Collected data entries:

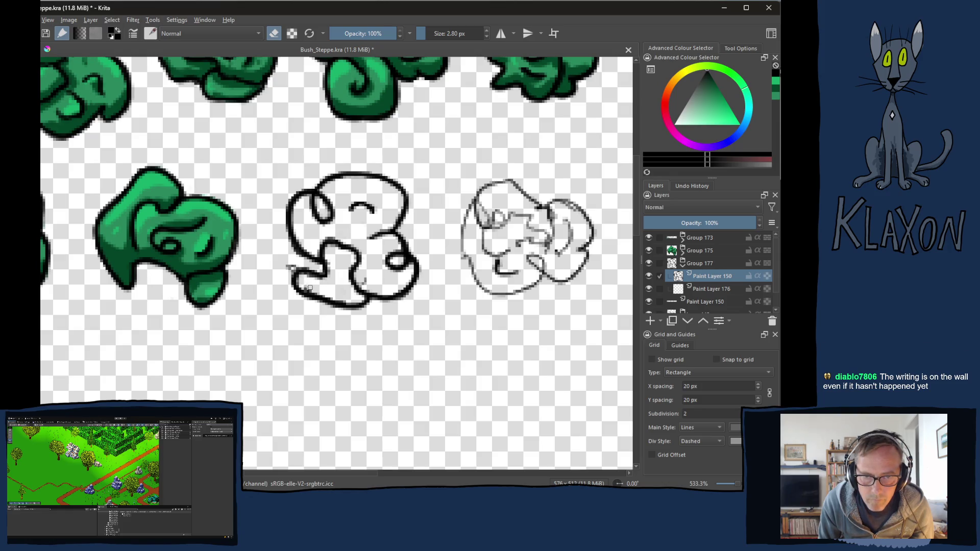
drag(292, 261, 295, 267)
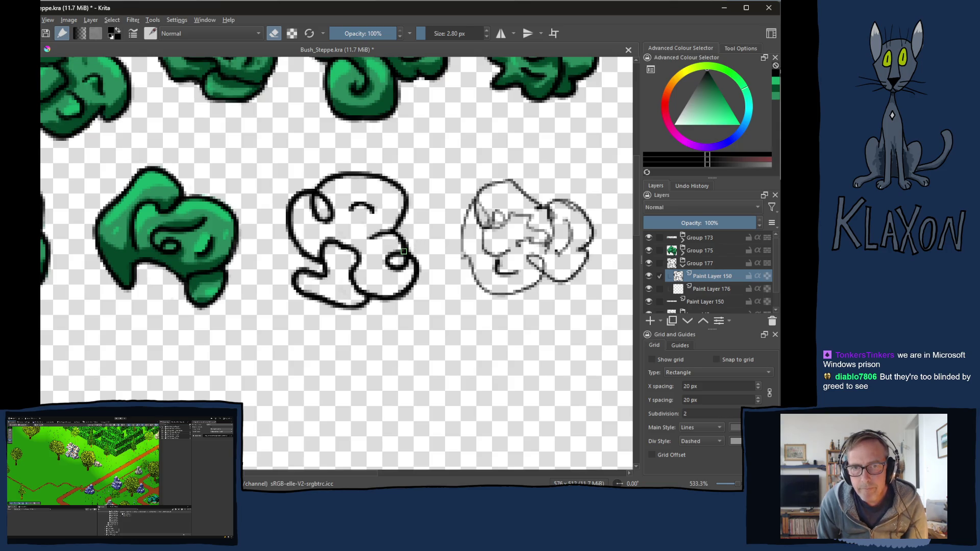
On Paint Layer 176, bucket-fill the bush's white body and remaining pocket with the recent green.
click(698, 289)
mouse_move(699, 265)
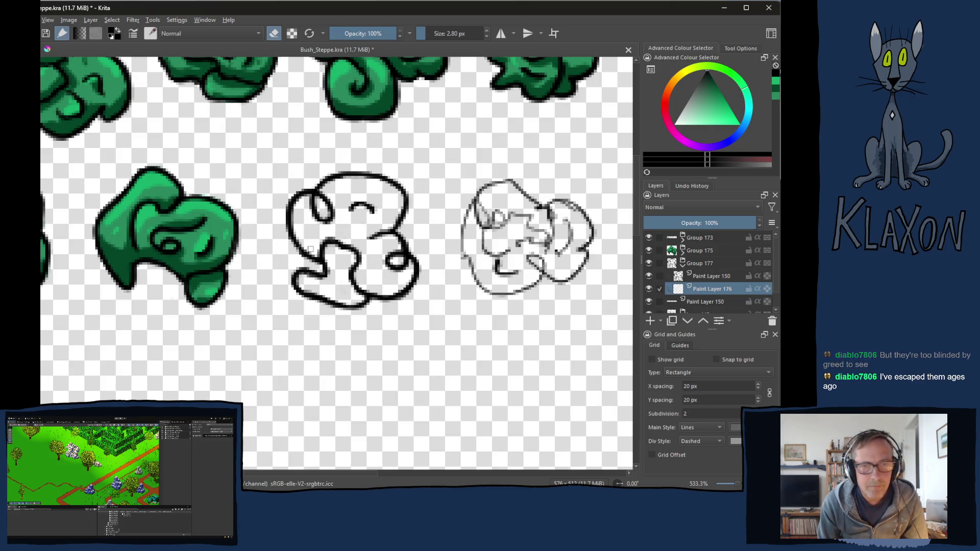
right_click(292, 216)
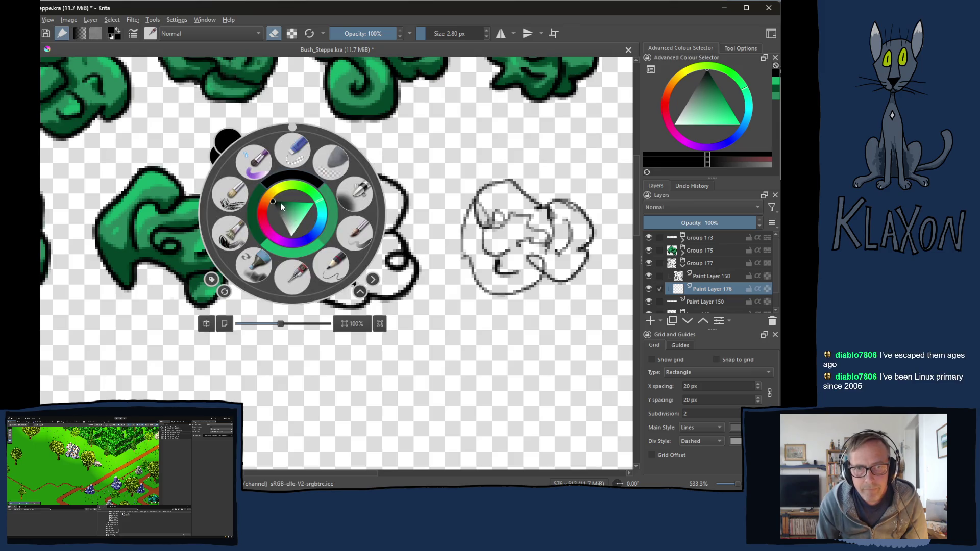
key(e)
click(330, 217)
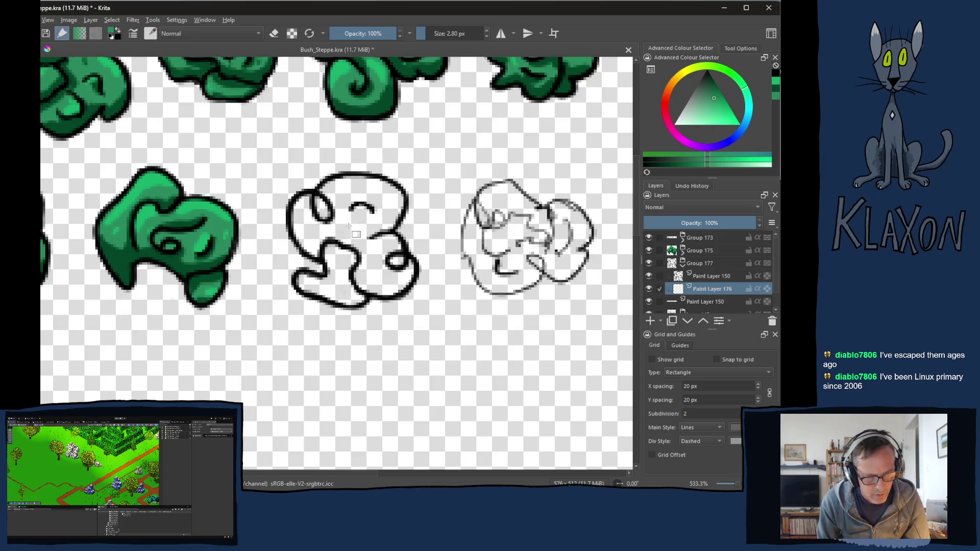
click(352, 225)
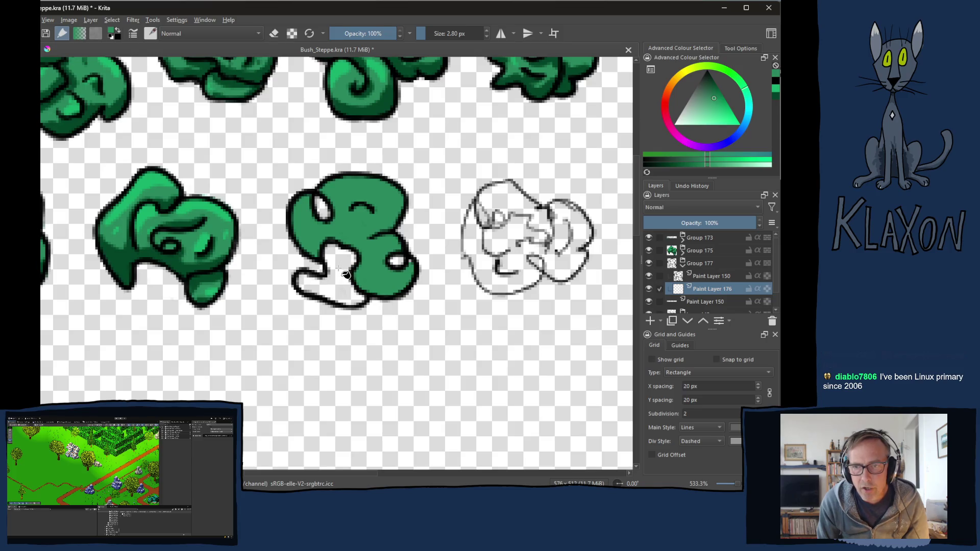
click(339, 273)
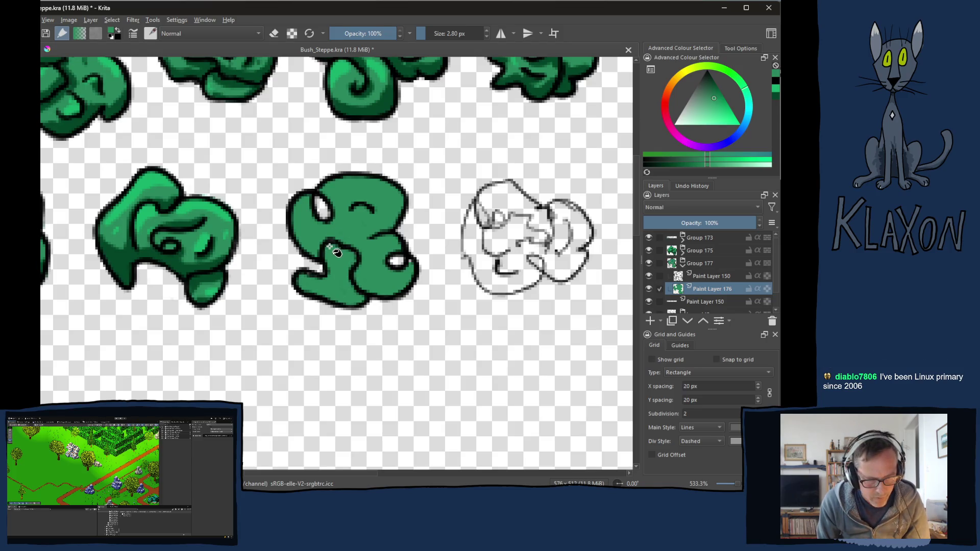
With a larger brush, paint over the white spot and close the gap in the left outline.
key(b)
mouse_move(321, 215)
mouse_down()
mouse_move(320, 193)
mouse_move(329, 203)
mouse_up()
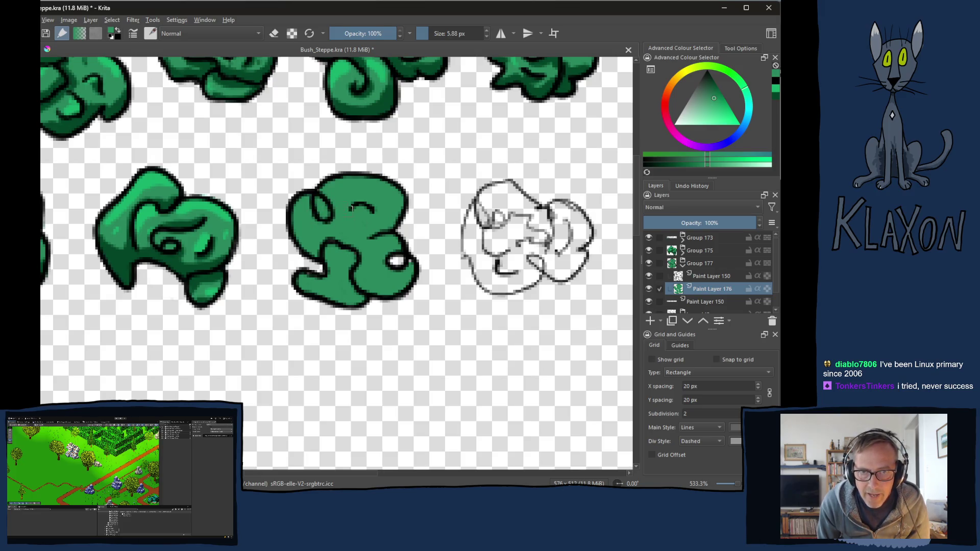
mouse_move(390, 263)
mouse_down()
mouse_move(400, 254)
mouse_move(404, 261)
mouse_move(392, 267)
mouse_up()
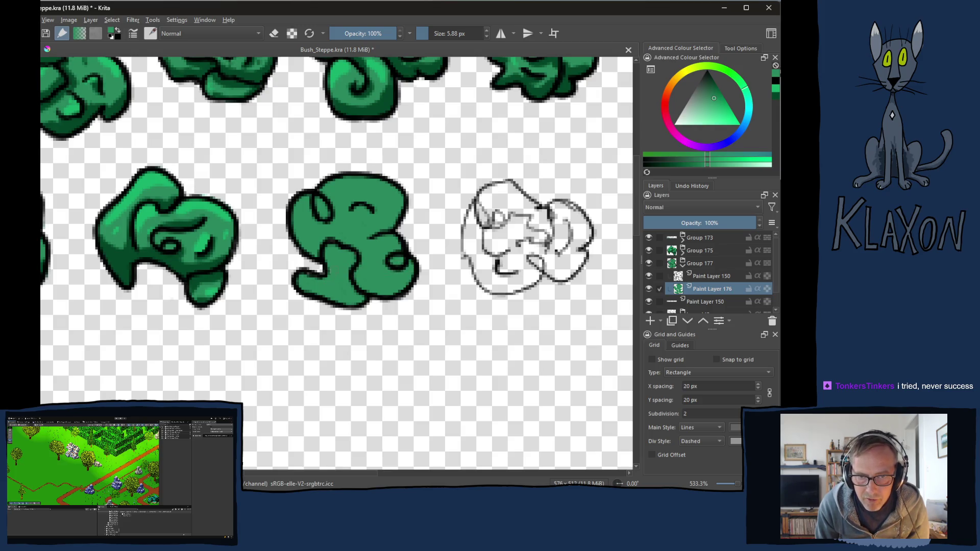
drag(306, 274, 300, 279)
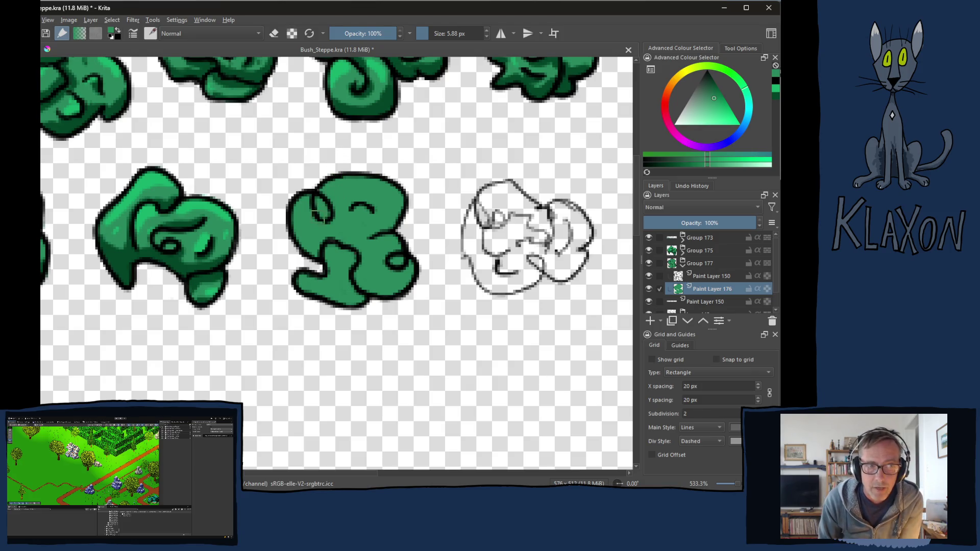
Pick a dark colour and draw a bold arc and a small oval on the bush.
right_click(322, 211)
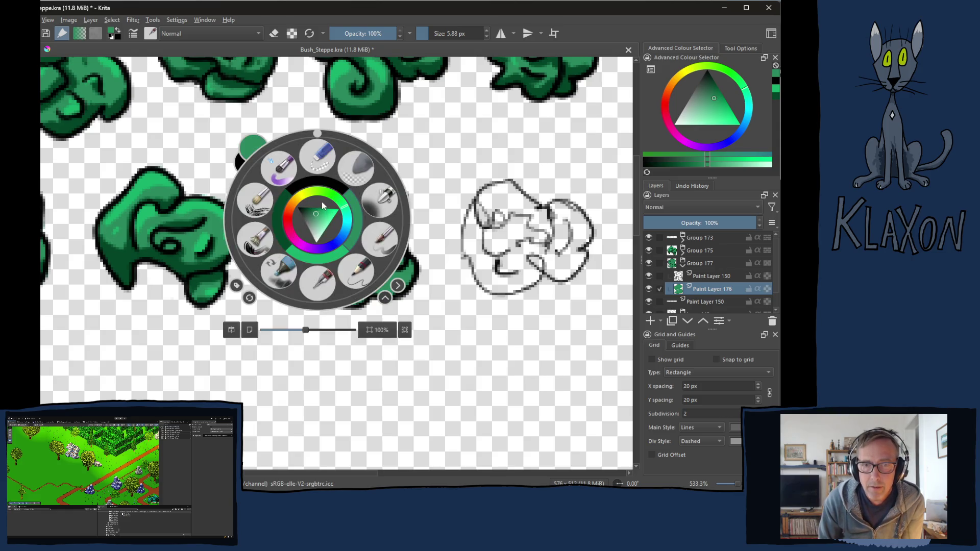
click(285, 222)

** Exercise requirements **
All entries above must be printed again verbatim, with images excluded.

** Answer space **
drag(292, 261, 295, 267)
On Paint Layer 176, bucket-fill the bush's white body and remaining pocket with the recent green.
click(698, 289)
mouse_move(699, 265)
right_click(292, 216)
key(e)
click(330, 217)
click(352, 225)
click(339, 273)
With a larger brush, paint over the white spot and close the gap in the left outline.
key(b)
mouse_move(321, 215)
mouse_down()
mouse_move(320, 193)
mouse_move(329, 203)
mouse_up()
mouse_move(390, 263)
mouse_down()
mouse_move(400, 254)
mouse_move(404, 261)
mouse_move(392, 267)
mouse_up()
drag(306, 274, 300, 279)
Pick a dark colour and draw a bold arc and a small oval on the bush.
right_click(322, 211)
click(285, 222)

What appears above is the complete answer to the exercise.